Germany didn’t just fail to notice any of this – it willingly handed over incredibly sensitive information to Wirecard. BOTH the German Federal Criminal Police Office and the B.N.D., Germany’s foreign-intelligence service, picked Wirecard to issue credit cards under false names for use in undercover operations starting in 2013, apparently because more reputable banks were understandably hesitant.
It’s the same reason BCCI was useful for the CIA, the same reason FTX might have proven useful for intelligence, and more generally a synechdoche for the convergence of state intelligence and organized crime. There are accompanying parallels: like BCCI’s (foiled) attempts to buy a U.S. bank, Wirecard in 2005 acquired a small German bank, instead of applying for its own licenses, as a way to evade scrutiny. Like FTX, Wirecard was caught just before it penetrated the U.S. financial system at scale: By 2019, it had bought CitiGroup’s North American prepaid debit card operation, in and of itself a thing practically designed for mass-scale fraud and money laundering.

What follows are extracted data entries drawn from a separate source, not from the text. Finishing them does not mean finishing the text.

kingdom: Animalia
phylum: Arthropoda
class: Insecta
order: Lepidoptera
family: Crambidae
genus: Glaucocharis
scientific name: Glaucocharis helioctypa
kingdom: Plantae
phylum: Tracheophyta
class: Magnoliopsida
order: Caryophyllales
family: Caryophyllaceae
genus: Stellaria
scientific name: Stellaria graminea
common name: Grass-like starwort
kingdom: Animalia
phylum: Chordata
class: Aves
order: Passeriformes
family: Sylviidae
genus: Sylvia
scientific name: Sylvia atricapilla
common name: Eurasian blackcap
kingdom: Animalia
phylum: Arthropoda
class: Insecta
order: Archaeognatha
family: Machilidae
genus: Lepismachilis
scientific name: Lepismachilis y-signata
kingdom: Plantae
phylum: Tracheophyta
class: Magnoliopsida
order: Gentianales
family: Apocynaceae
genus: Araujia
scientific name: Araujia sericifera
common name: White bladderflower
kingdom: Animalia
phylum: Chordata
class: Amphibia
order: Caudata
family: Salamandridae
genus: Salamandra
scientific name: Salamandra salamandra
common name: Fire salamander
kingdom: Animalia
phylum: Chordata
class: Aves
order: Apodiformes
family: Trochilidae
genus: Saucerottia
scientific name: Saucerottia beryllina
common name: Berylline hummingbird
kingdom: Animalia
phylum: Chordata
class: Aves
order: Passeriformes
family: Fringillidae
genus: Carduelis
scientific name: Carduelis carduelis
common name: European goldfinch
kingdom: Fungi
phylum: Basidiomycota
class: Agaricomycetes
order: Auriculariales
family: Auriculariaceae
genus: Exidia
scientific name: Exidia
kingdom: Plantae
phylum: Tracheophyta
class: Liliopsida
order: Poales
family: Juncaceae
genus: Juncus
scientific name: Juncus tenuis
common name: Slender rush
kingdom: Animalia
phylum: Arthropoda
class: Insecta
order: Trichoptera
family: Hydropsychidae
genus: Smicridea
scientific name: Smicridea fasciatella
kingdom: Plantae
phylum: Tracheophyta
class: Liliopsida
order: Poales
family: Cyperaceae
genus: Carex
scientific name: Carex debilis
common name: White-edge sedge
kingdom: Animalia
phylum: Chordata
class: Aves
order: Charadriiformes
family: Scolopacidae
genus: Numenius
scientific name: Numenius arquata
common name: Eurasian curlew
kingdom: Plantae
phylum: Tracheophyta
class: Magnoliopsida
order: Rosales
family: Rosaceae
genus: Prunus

The question in all such cases boils down to this: Was Wirecard fraudulent because it was conceived as an ally of an intelligence apparatus? Or was its alliance with an intelligence apparatus invited by its fraudulent nature?
As with many frauds, it seems to have been a destructive cycle: As WireCard realized it had government protection, its crimes got worse. It’s what we could have expected if FTX hadn’t been stopped in its tracks before it bought a U.S. bank and became fully the pet exchange of U.S. regulators like Gary Gensler … and maybe some lower-profile powers, as well.